No good deed goes uncircumvented.

On 1 July, the Japanese government enacted a ban on the practice of handing out free plastic bags by retail businesses. Instead, shops, convenience stores, and restaurants must charge extra for such a luxury. This is of course an effort to reduce plastic waste and encourage people to embrace the reusable-bag lifestyle instead.

▼ Some chains like Yoshinoya have avoided change by using a more biodegradable material in their bags

The good news is that it seemed to have had an immediate effect. Although some bemoaned the added wait times at the register and limitations on how much people can carry/buy, there certainly has been a significant reduction in customers using plastic bags within the first month alone. It seems that charging 3 to 5 yen (US$0.03 – $0.05) per bag was just too rich for a lot of people’s blood.

At the three biggest convenience store chains, where bags were once given out more rapidly than anywhere else, plastic bag refusal rates have swelled to over three-quarters across the board. This is considerably higher than the 25 percent seen before the law came into effect.

The bad news is that on the household goods site Lohaco, orders for plastic shopping bags spiked last month, amounting to about a 300-percent increase for the same time last year. This would mean that rather than giving up plastic bags cold turkey, some people simply went in search of a better deal than 3 yen per bag.

▼ Does it count if we keep all our plastic bags in a reusable cloth bag?

Image: Pakutaso

The overwhelming reason to continue craving plastic bags is as a way to hold household garbage. Those smaller sized convenience store bags were especially convenient when it came to containing moister and smellier leftover waste products from dinner like vegetables trimmings and the inedible parts of fish.

Meanwhile, the larger bags gotten from supermarkets tended to be a useful size to hold the amount of overall garbage that accumulates in between garbage pickup, which occurs several times a week in Japan, often with different types of garbage getting picked up on different days.
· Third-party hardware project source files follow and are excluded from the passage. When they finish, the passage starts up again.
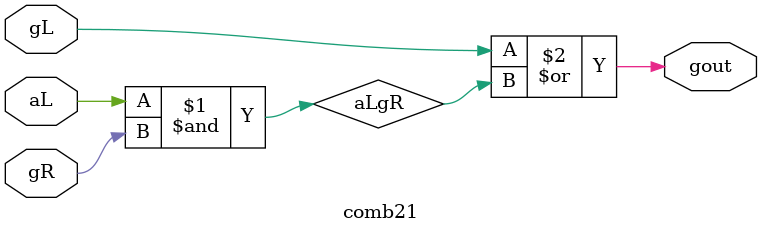
<source format=v>
`timescale 1ns / 1ps
module comb21(
    input gL,
    input aL,
    input gR,
    output gout
    );

wire aLgR;

and(aLgR, aL, gR);
or(gout, gL, aLgR);

endmodule

</source>
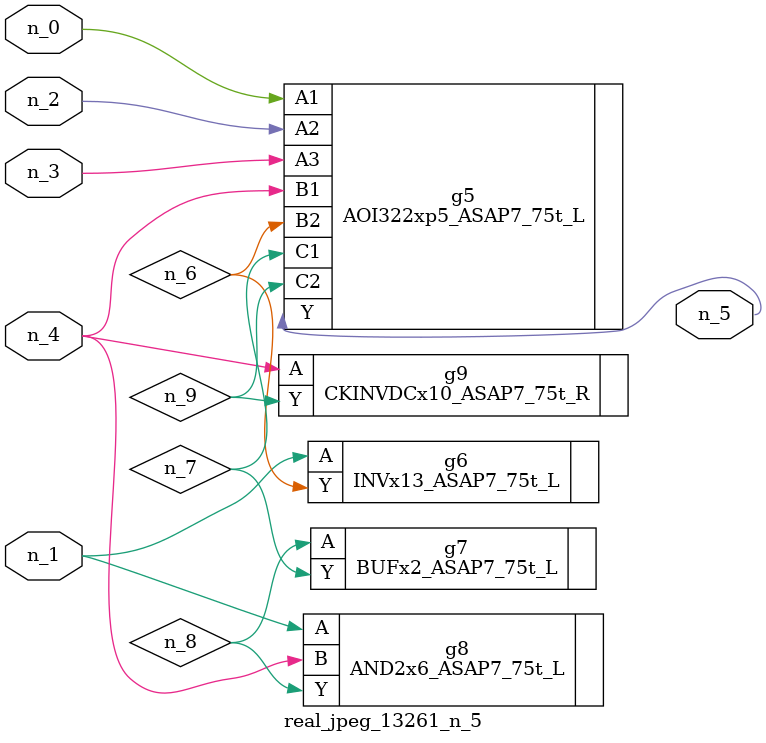
<source format=v>
module real_jpeg_13261_n_5 (n_4, n_0, n_1, n_2, n_3, n_5);

input n_4;
input n_0;
input n_1;
input n_2;
input n_3;

output n_5;

wire n_8;
wire n_6;
wire n_7;
wire n_9;

AOI322xp5_ASAP7_75t_L g5 ( 
.A1(n_0),
.A2(n_2),
.A3(n_3),
.B1(n_4),
.B2(n_6),
.C1(n_7),
.C2(n_9),
.Y(n_5)
);

INVx13_ASAP7_75t_L g6 ( 
.A(n_1),
.Y(n_6)
);

AND2x6_ASAP7_75t_L g8 ( 
.A(n_1),
.B(n_4),
.Y(n_8)
);

CKINVDCx10_ASAP7_75t_R g9 ( 
.A(n_4),
.Y(n_9)
);

BUFx2_ASAP7_75t_L g7 ( 
.A(n_8),
.Y(n_7)
);


endmodule
</source>
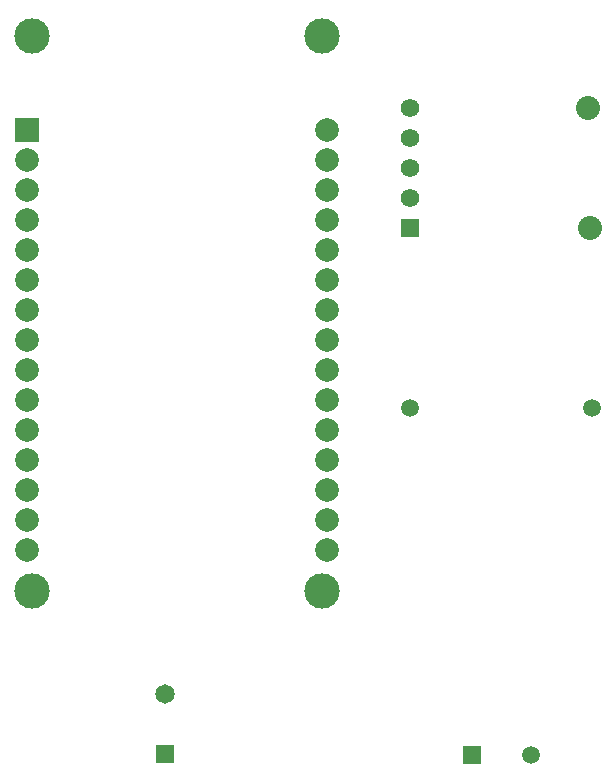
<source format=gbr>
%TF.GenerationSoftware,Altium Limited,Altium Designer,22.1.2 (22)*%
G04 Layer_Color=255*
%FSLAX26Y26*%
%MOIN*%
%TF.SameCoordinates,3D441875-7E2E-40EE-9B33-20ED1D9A15A1*%
%TF.FilePolarity,Positive*%
%TF.FileFunction,Pads,Top*%
%TF.Part,Single*%
G01*
G75*
%TA.AperFunction,ComponentPad*%
%ADD12C,0.118110*%
%ADD13C,0.078740*%
%ADD14R,0.078740X0.078740*%
%ADD15C,0.080000*%
%ADD16R,0.062000X0.062000*%
%ADD17C,0.062000*%
%ADD18R,0.059370X0.059370*%
%ADD19C,0.059370*%
%ADD20R,0.064961X0.064961*%
%ADD21C,0.064961*%
D12*
X1256535Y3719213D02*
D03*
X2221496D02*
D03*
Y1870787D02*
D03*
X1256535D02*
D03*
D13*
X2240000Y2005827D02*
D03*
Y2105827D02*
D03*
Y2205827D02*
D03*
Y2305827D02*
D03*
Y2405827D02*
D03*
Y2505827D02*
D03*
Y2605827D02*
D03*
Y2705827D02*
D03*
Y2805827D02*
D03*
Y2905827D02*
D03*
Y3005827D02*
D03*
Y3105827D02*
D03*
Y3205827D02*
D03*
Y3305827D02*
D03*
Y3405827D02*
D03*
X1240000Y2005827D02*
D03*
Y2105827D02*
D03*
Y2205827D02*
D03*
Y2305827D02*
D03*
Y2405827D02*
D03*
Y2505827D02*
D03*
Y2605827D02*
D03*
Y2705827D02*
D03*
Y2805827D02*
D03*
Y2905827D02*
D03*
Y3005827D02*
D03*
Y3105827D02*
D03*
Y3205827D02*
D03*
Y3305827D02*
D03*
D14*
Y3405827D02*
D03*
D15*
X3110000Y3480000D02*
D03*
X3115000Y3080000D02*
D03*
D16*
X2515000D02*
D03*
D17*
Y3180000D02*
D03*
Y3280000D02*
D03*
Y3380000D02*
D03*
Y3480000D02*
D03*
D18*
X2721575Y1321260D02*
D03*
D19*
X2918425D02*
D03*
X2516850Y2478740D02*
D03*
X3123150D02*
D03*
D20*
X1700000Y1325000D02*
D03*
D21*
Y1525000D02*
D03*
%TF.MD5,ebf96db1228f71ecfb7c83c1ff9e1f88*%
M02*

</source>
With many urban Japanese homes dealing with limited space, frequent bagging has been an important defense at keeping the sights and smells of daily waste at bay.

Without any alternatives, many people were at a loss with what to do with their garbage and weren’t quite ready to part with plastic bags just yet. This might sound petty, but in their defense, this is peak cockroach season and keeping certain kinds of garbage contained is an important line of defense against those big bastards.

▼ You know your government’s out of touch when problems like smelly garbage and roaches never cross their minds

This result has lead many to point the finger at the government for both inconveniencing their lives and failing to save the environment.

“It’s a meaningless policy that doesn’t help to reduce waste.”
“Yup, I’m one of those people. I bought some bags at the 100 yen shop.”
“This is all stupid.”
“Those bags are essential for garbage.”
“I just bought 100 bags. That policy didn’t amount to much.”
“I have no other choice.”
“So the people using eco-bags are also buying plastic bags in bulk…”

It’s certainly not an ideal situation at the moment, but it’s important to remember that we’re still in the knee-jerk reaction stage of all this. I can remember back when Japan raised the price of a pack of cigarettes to 440 yen ($4.12) and people I knew were starting to buy cans of tobacco to roll their own or even smoking piles of dead leaves to try and compensate.

But as time passed everyone gave in to the prevailing trends either by accepting the new price, smoking less, or quitting smoking altogether. Something like this will probably happen with bags too as people find their own ways to adapt, and at least there are some promising signs that were on the right track with it.

If anything, this all should be a wake-up call to any material producers out there that a very real and very huge demand for eco-friendly trash receptacles has suddenly sprung up.